To state it more elegantly, the party naturally breaks open because of this neoliberal paradox that is anathema to the party’s Jacksonian/Rooseveltian D.N.A.
For better and for worse.
But, at the end of the day - it is us the people.
We decide on the government we get and the incentive structures our elected politicians operate under.
We also choose how we view each other.
We grow angry at the quality of politics the Republican Party relies on and we little reflect on how it is symbolic of a national disdain (or condescension) towards poorer and less connected spaces within the nation.
Trump’s reptilian senses knew that people were angry with the gilded political class but, they also need a shining flight path to understanding the government’s complex movements and multifaceted agendas.
The path President Trump created was shiny and spontaneous but often rife with blatant and tribal untruth.

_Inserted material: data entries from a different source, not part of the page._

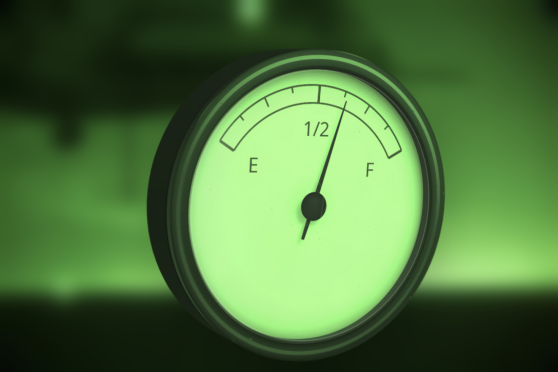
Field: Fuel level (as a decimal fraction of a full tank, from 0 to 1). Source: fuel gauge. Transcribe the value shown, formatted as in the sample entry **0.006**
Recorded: **0.625**
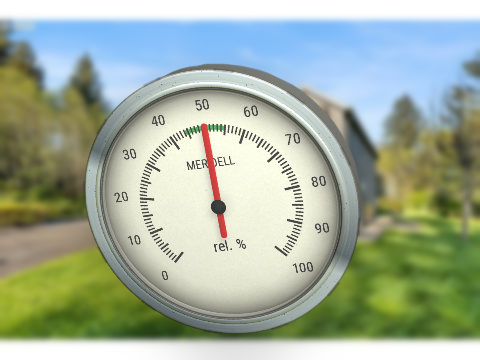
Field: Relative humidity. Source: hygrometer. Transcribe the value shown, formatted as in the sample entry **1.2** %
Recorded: **50** %
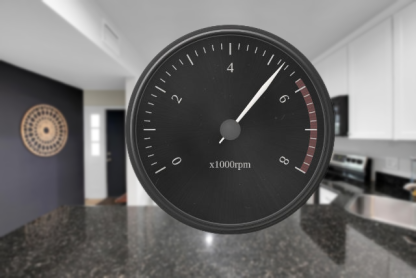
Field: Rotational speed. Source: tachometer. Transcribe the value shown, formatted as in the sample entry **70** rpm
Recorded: **5300** rpm
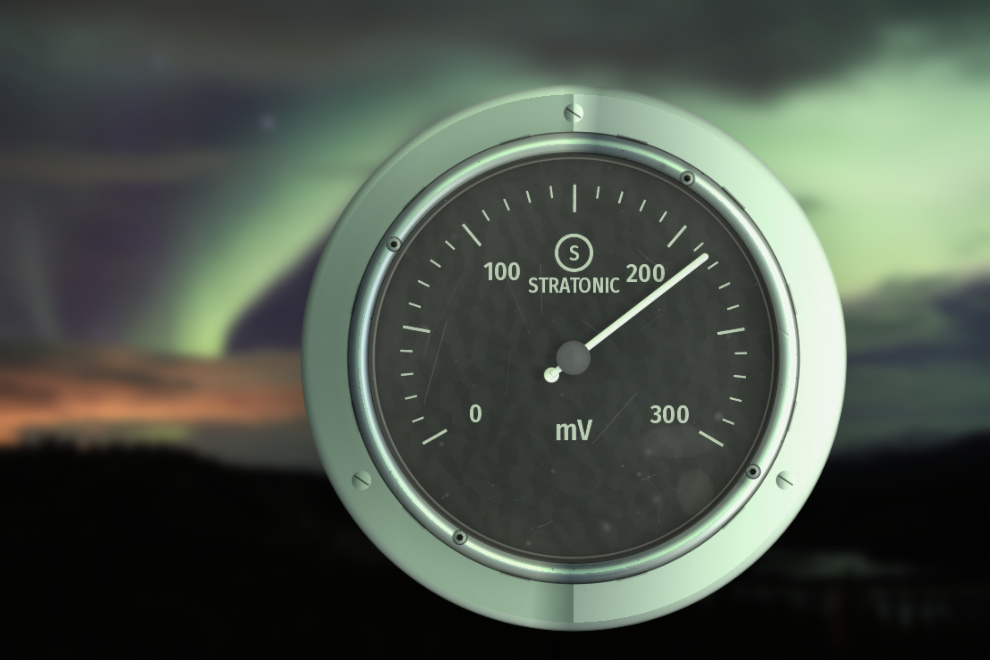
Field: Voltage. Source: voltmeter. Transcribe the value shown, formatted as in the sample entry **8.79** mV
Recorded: **215** mV
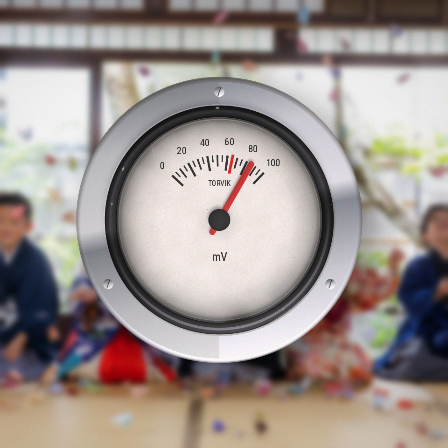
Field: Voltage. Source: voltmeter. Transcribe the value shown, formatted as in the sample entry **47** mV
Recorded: **85** mV
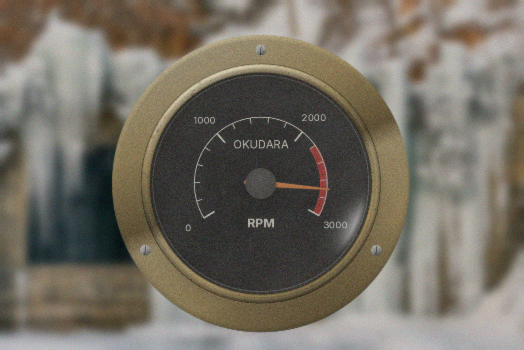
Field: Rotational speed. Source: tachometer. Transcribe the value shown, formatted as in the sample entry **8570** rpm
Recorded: **2700** rpm
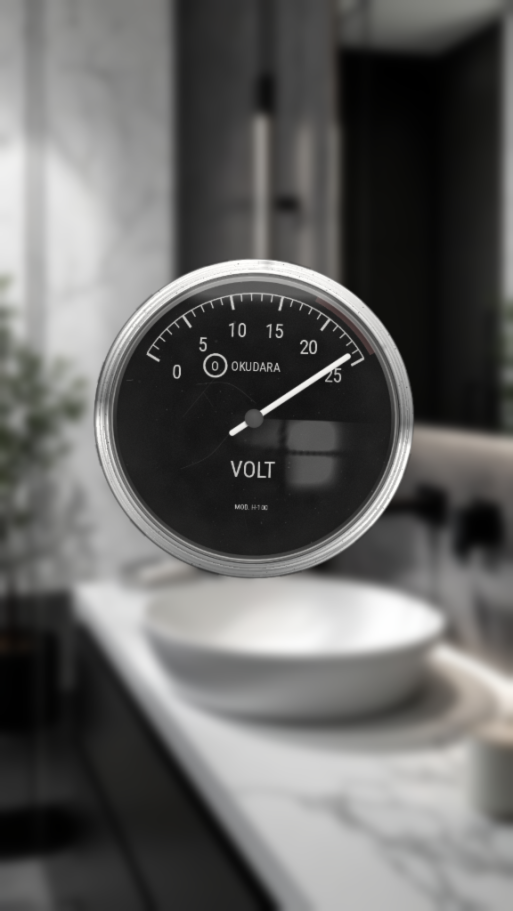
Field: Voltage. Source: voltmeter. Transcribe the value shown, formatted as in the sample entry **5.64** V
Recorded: **24** V
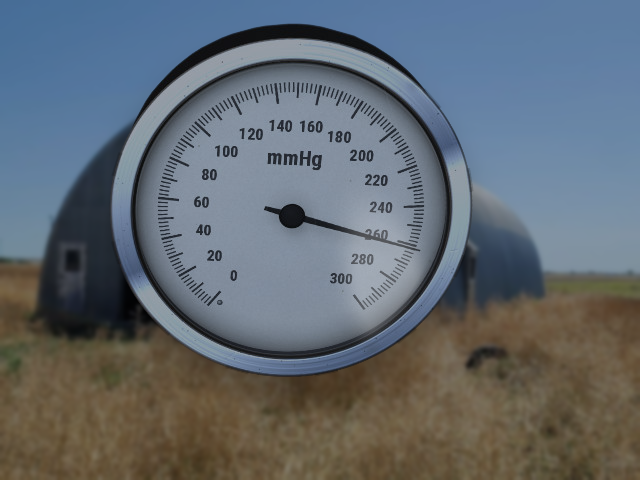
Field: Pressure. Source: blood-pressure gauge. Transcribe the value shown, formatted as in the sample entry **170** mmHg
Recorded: **260** mmHg
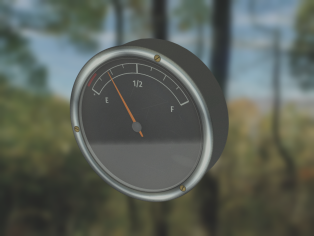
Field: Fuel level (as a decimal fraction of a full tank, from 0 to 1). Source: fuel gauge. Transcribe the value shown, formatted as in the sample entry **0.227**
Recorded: **0.25**
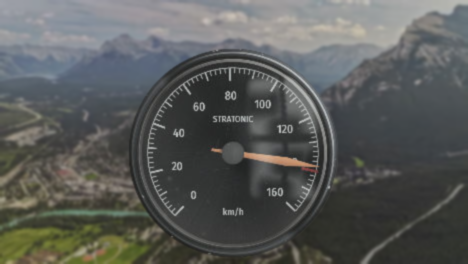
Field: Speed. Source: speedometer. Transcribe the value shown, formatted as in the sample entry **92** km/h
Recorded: **140** km/h
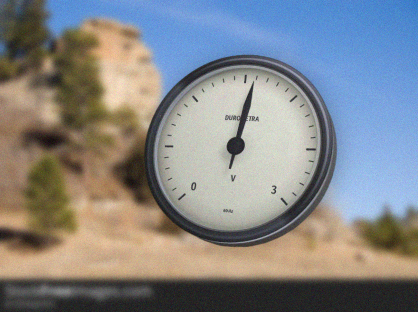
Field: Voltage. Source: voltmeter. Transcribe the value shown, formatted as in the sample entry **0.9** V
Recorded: **1.6** V
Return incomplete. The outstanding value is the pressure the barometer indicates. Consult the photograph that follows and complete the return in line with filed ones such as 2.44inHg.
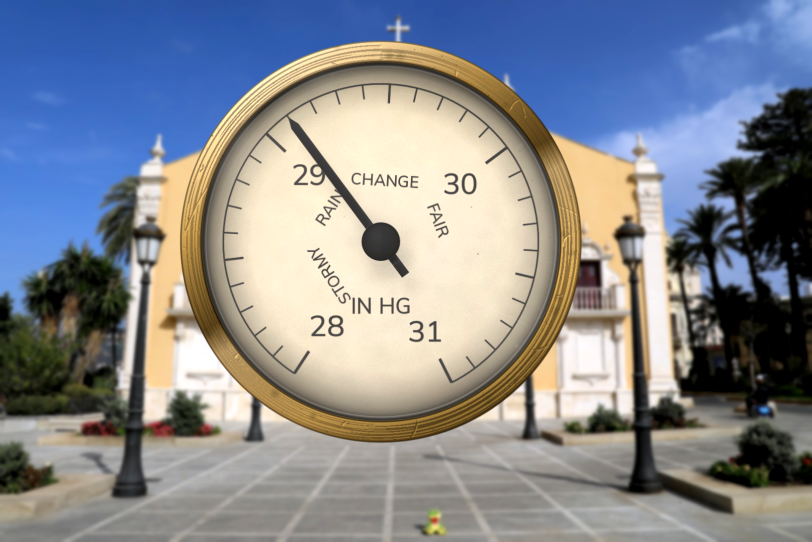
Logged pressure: 29.1inHg
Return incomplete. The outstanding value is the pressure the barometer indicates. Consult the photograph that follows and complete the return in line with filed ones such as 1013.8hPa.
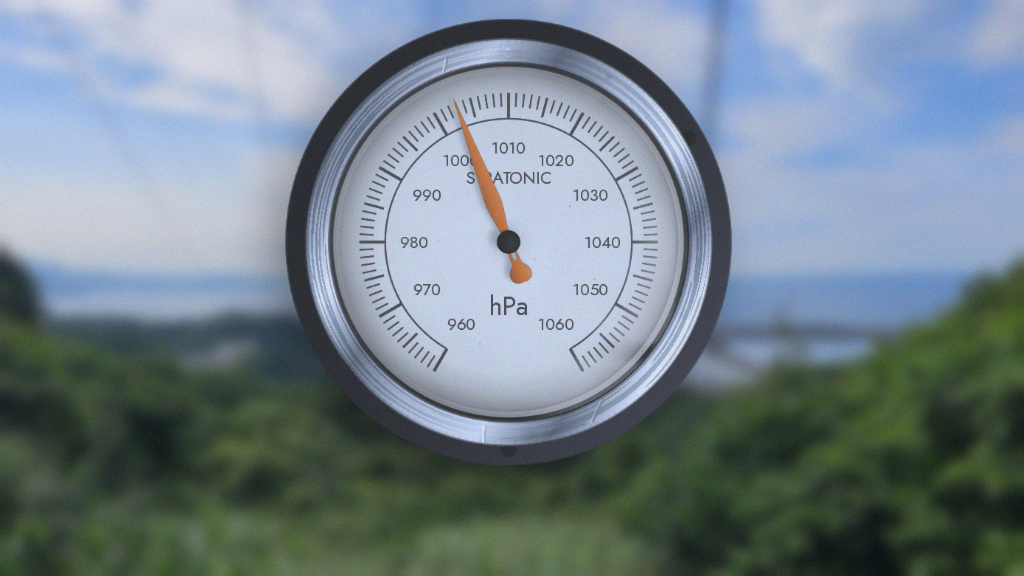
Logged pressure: 1003hPa
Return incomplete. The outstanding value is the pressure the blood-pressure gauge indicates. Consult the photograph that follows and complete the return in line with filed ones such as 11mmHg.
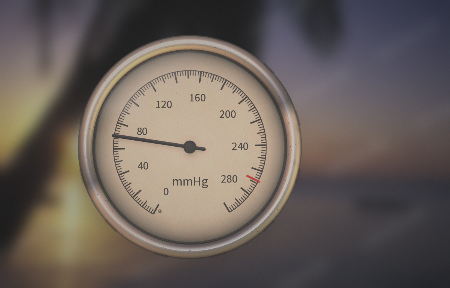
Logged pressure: 70mmHg
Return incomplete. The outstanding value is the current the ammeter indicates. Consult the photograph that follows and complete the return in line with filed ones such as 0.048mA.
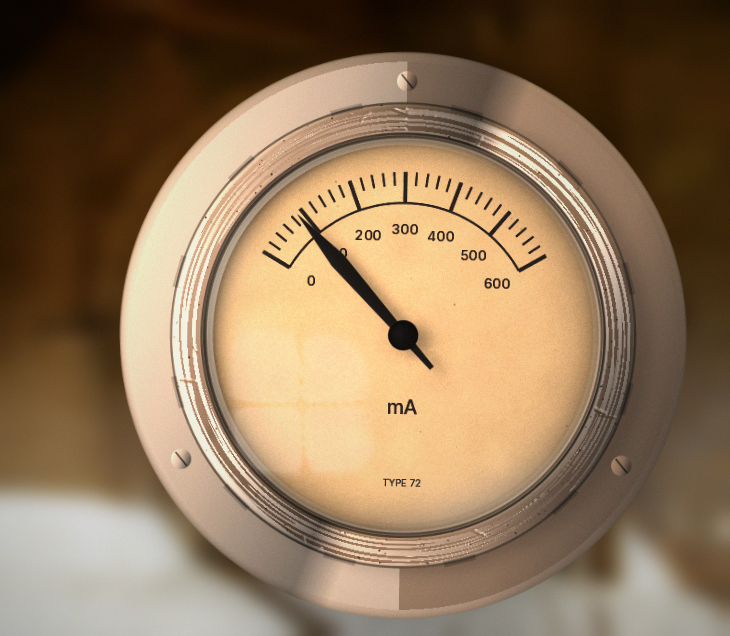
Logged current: 90mA
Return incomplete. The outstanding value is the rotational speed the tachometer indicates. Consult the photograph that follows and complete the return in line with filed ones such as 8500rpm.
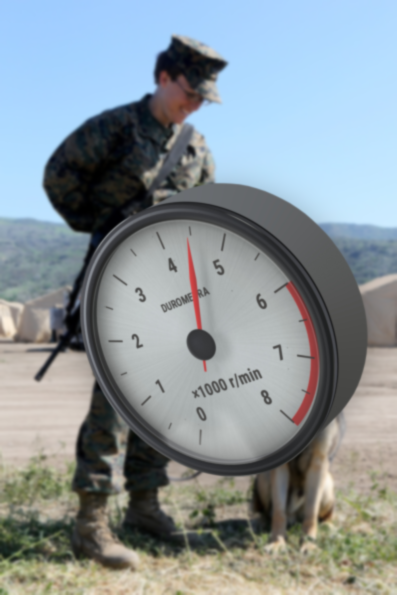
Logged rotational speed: 4500rpm
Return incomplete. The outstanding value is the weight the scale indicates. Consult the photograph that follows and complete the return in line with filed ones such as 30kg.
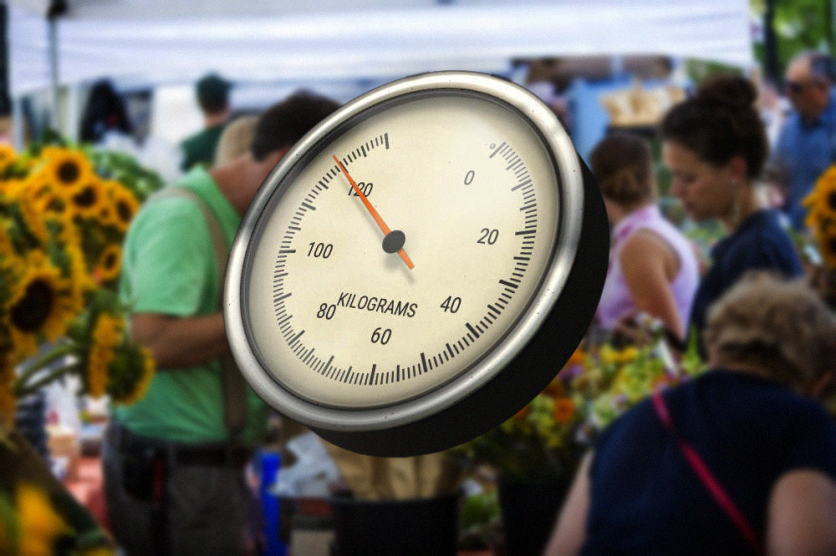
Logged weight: 120kg
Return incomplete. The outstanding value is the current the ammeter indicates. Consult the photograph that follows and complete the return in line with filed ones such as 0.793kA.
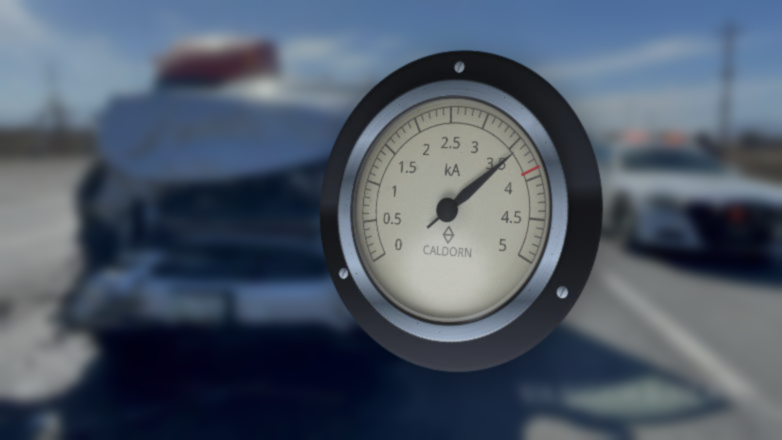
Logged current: 3.6kA
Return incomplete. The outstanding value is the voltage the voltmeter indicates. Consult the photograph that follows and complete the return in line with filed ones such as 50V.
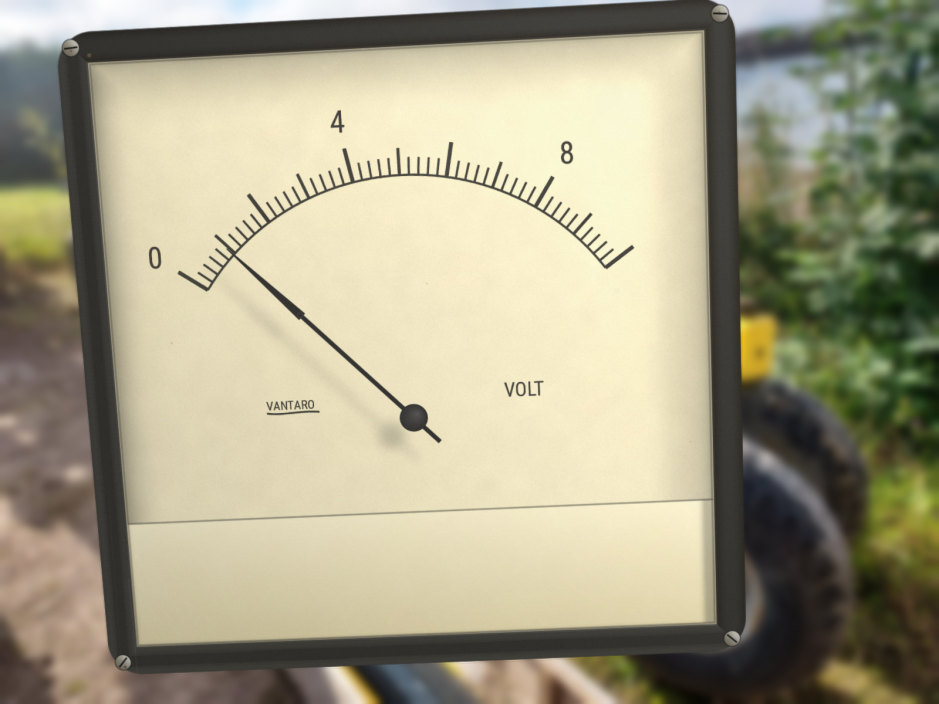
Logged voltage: 1V
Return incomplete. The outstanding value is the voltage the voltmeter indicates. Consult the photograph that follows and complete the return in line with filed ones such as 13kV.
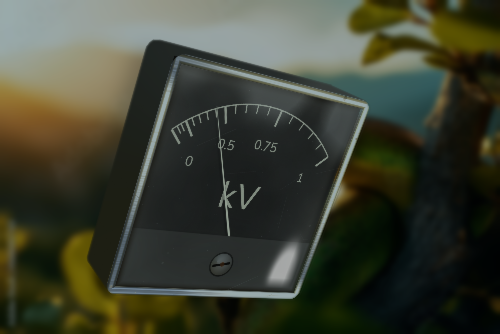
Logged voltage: 0.45kV
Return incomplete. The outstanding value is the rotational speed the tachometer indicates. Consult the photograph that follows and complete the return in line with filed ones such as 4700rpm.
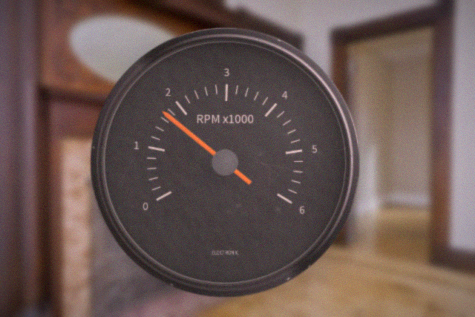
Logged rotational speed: 1700rpm
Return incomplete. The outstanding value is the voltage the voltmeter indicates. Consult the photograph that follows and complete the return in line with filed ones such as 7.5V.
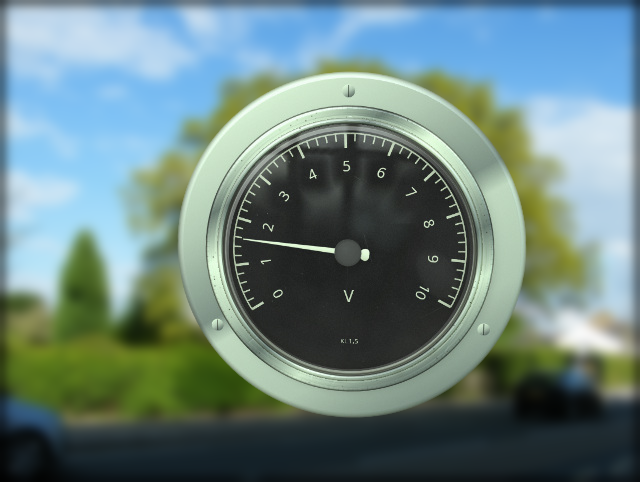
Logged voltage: 1.6V
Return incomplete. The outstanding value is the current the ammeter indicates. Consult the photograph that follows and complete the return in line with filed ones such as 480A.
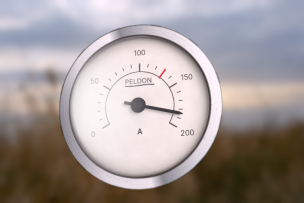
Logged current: 185A
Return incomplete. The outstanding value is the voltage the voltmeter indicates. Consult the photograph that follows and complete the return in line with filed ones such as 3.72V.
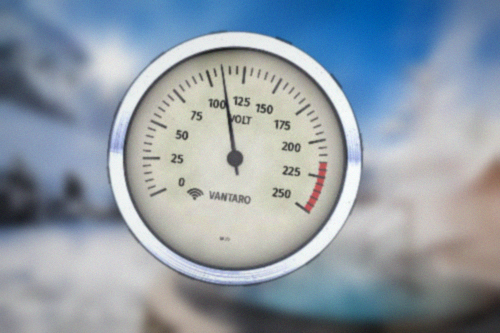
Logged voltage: 110V
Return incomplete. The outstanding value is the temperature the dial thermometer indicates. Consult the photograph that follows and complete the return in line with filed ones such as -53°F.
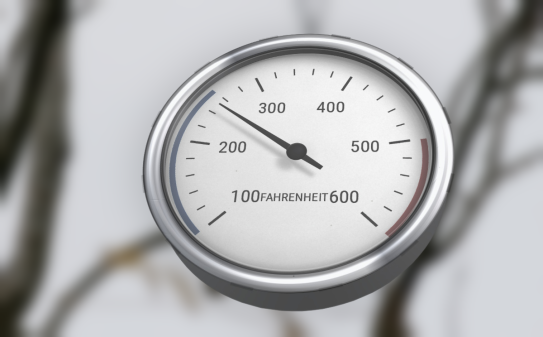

He delighted in a dark truth that many of us who love America and are consumed with policy information reckon with daily: our nation is frightfully unprepared for a postmodern information age because it has, in the comparison to others, lived within a postwar party since the Silent Generation (the grandparents of Millennials) assumed global economic and military preeminence. Nobody thinks anything will change or matter (in a general sense) because they have accepted the Roman-like decadence of this powerful commercial empire.
For better and for worse.
A shell of comfort and distractions was placed over much of America (bread and circuses), especially after the hopes and dreams of the Baby Boomers faded in the 1970s.
Today we wake up to a decadent game host who plays the music loud enough to break the car windows and gain multiple noise complaints (the Trump rallies), but, he is the first one gone when the police and the parents return home the next day (recessions and radicalized Americans).